When you become notorious on your team for missing deadlines, you may gain an unflattering work reputation for being unreliable. Once that perception sticks, you will find it hard to advance in your career.

Garcia finds that perfectionism can not only lead to burnout but also frustration from your boss and co-workers and ongoing stress that carries over from work to your home life.

“If you are cranky, irritable, demanding or difficult to manage as an employee or even in leadership as a result of the inner struggle to be perfect, you will likely impact and influence the team members and co-workers connected to you, creating uncomfortable interactions,” Clack said.

4. You don’t socialize because you are too worried about coming off as “not perfect.”

Neo said another sign that your perfectionism is becoming harmful is when you cannot truly listen or engage with colleagues or loved ones because you are too worried about upholding a perfect self-image.

“A person could let their perfectionism hold them back from being around their co-workers because if co-workers know the ‘real them’... nobody is going to like them,” she said. “They are incredibly pressured by themselves to put on this social mask.”

Psychologists have found that, along with perfectionists who set unrealistic standards for themselves, there are “socially prescribed” perfectionists that feel like impossible standards are being forced upon them by society or the people around them. Socially prescribed perfectionism has been associated with depression and other mental health conditions.

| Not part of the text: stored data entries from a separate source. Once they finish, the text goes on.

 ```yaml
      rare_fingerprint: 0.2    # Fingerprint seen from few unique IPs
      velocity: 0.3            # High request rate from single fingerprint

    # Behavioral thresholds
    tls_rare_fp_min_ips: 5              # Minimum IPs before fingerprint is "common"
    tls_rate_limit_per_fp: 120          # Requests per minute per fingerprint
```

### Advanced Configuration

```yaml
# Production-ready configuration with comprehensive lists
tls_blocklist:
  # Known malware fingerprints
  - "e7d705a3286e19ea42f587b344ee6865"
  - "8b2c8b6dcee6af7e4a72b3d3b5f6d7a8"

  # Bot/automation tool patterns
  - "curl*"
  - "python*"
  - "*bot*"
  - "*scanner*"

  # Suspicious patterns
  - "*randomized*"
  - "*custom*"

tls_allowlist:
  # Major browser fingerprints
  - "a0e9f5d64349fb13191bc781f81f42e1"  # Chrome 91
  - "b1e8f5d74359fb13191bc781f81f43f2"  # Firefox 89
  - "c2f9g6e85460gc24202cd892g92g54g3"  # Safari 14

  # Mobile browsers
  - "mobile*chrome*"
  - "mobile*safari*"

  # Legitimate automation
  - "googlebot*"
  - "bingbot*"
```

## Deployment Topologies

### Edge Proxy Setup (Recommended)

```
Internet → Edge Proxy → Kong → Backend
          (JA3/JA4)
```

Gordon Flett, a psychologist who has researched this link, has said the reason socially prescribed perfectionists may have poor health outcomes is that this kind of perfectionism “has an element of pressure combined with a sense of helplessness and hopelessness,” he told the American Psychological Association. Socially prescribed perfectionists tend to feel that “the better I do, the better I’m expected to do,” he said.

If you are wondering whether your perfectionism is helping or hurting your career, Neo said, ask yourself: “Is it making your life shrink? Is it making you unhappy, anxious, basically a shadow of who you are? [Do you feel like] there is a growing chasm between the person you are presenting on the outside, but inside you are feeling like things are going to crumble at any time?”

If any of your answers are yes, perfectionism is no longer serving you, and you should consider redefining your standards to “good enough,” she said.